そのあたりをどれだけ理解してもらえるかですね。
また、総合周産期センターについては本当に地域の最後の砦です。こういう施設の場合、余力を保つための財政的な保障が必要でしょう(例えば一定数の空床にも診療報酬をつけるなど)。
救急医療もそうですが、最後の砦的な施設に対しても病床稼働率100%近くを要求し、数字が下がれば「赤字となって倒産するような診療報酬」とするのでは、当然そんな余力を保つことは出来ません。
厚生労働省にはそのあたりの配慮もお願いしたいですが、予算にはもう間に合わないかな~。
当たり前ですが、総合周産期センターに対して「正常分娩もやって、もっと施設の赤字幅の減少に貢献せよ」というのは、長い目で見れば県全体の地域医療の破壊に他なりません。先日の奈良県立医大産婦人科と同じ状況が当県においても発生するだけのことです。特に、一般の方・マスコミ関係者にご理解をいただきたいものです。そのために税金を投入することは(額はともかく)、医療システムを守るためには当然のことと思います。
(もちろん、県民が「税金がもったいない。
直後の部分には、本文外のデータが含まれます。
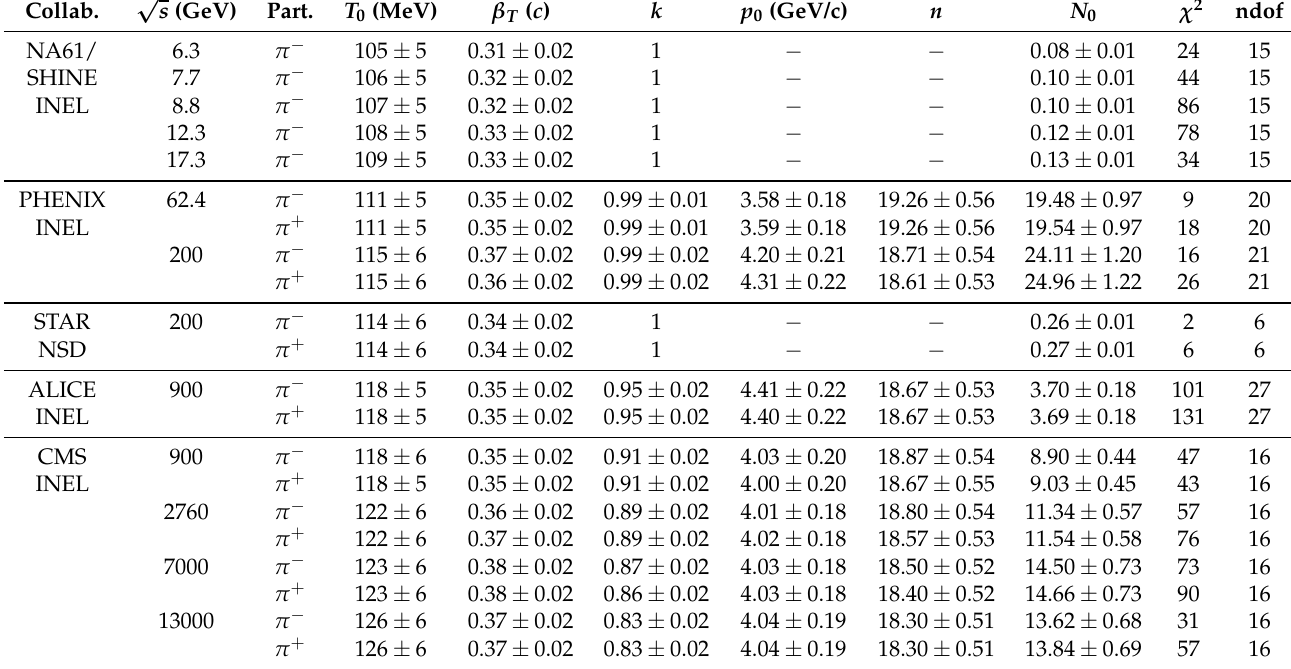
Table 3. Values of T 0 , β T , k , p 0 , n , N 0 , χ 2 , and ndof corresponding to the solid (dotted) curves for π − ( π + ) spectra in Figure 4, where Equation (8) through Equations (1) and (3) is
他に使え。」というならやめればいいですが、その結果県外に搬送になっても仕方がないと割り切るべきです。)
私達が大学の人事を受け入れるのは大学が自分たちの将来を考えてくれていると信じているからです。しかし大きく隔たりがあるならば自分たちの将来は自分で決める必要があるのでしょう。
正直なところ将来について悩んでいる産科医は相当いると思います。
他の地域の周産期医療は崩壊するかもしれませんが、上手く立ち回れば産科医を集めることができるかもしれません。